## To be done:
**a.** Which book did Bill Rees write, according to the passage on Bill Rees?
**b.** Resume the passage about Bill Rees after its final sentence, keeping its voice.

Another person that people should follow is Bill Rees, the author of Our Ecological Footprint. Bill is difficult to listen to. He says it like it is: Folks we are in trouble; we don't have a good relationship with nature; and any relationship we do have with nature is fractured. He went on to say things like, "The only thing that counts is an absolute reduction in consumption. Everything else is delusional. You can't arrest by efficiency only. You have to reduce to footprint. You have to live on the resources of your own region." Bill was morose, just full of doom and gloom. But he comes out the other end of it saying, "Why aren't we living on the resources of our own regions?" – which of course is what we need to be doing. Reducing the amount of trucking is an example. Why is it that we expect that we can eat broccoli twelve months of the year and things like that?

## Data supplied:
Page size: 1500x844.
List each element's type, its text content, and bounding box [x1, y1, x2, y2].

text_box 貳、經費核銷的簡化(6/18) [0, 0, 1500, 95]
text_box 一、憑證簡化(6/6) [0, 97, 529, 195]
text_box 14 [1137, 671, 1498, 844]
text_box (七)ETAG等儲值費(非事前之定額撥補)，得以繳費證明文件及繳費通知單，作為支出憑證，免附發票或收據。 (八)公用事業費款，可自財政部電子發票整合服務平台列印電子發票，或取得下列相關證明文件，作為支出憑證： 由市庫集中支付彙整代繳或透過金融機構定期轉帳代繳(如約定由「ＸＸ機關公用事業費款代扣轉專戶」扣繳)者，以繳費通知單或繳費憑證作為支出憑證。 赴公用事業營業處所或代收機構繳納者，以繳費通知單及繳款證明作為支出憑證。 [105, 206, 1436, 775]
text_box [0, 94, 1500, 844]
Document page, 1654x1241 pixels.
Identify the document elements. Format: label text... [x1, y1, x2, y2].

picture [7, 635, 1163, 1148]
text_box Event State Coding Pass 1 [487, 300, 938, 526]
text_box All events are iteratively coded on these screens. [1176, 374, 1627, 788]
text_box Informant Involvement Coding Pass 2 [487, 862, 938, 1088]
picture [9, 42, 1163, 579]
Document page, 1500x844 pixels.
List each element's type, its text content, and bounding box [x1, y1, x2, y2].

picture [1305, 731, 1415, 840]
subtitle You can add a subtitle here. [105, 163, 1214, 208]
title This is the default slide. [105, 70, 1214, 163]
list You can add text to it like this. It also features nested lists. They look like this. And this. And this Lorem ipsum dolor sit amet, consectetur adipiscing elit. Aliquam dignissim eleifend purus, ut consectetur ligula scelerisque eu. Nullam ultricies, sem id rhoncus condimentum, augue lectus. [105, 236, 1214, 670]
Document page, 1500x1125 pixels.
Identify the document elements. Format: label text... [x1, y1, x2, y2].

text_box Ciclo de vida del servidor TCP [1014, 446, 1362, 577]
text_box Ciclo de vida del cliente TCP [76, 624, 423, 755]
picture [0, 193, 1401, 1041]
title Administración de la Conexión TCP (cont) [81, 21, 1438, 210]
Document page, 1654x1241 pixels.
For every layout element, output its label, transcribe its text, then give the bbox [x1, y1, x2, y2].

## Written answers:
**a.** Our Ecological Footprint.

**b.**
The other speaker who absolutely blew me away was Majora Carter. She was talking about on the ground change and self interest and how self interest is tied completely to each other and then went on to talk about governance. Of course, governance is where the Nature Without Borders community partnership is basically starting to move now, towards governance on a watershed basis. Majora talked about this incredible resistance to change. Are we resilient? Can we govern to be resilient? And what is it about the system that creates barriers? You know, there is lots of time spent crafting plans, and we assume the plan will get implemented; but there is a structure and the government does not change and things – these plans and strategies – they continue to gather dust and it's really good work that's been done. So she talked about reforming the structure of the government and the bureaucracy. I'm absolutely aligned with that point of view. I think that is something we have to do in terms of our major barriers. I hear from our local planners often that we can't do something because we don't have the legislation from the province. So, one of the things we are doing through things like CAVI and the Learning Lunch series is talking about new policies and approaches.


hpm: CAVI is the Convening for Action on Vancouver Island series of learning lunches and things that are actually bringing local professional primarily and NGO's together to learn the same information. Is that right?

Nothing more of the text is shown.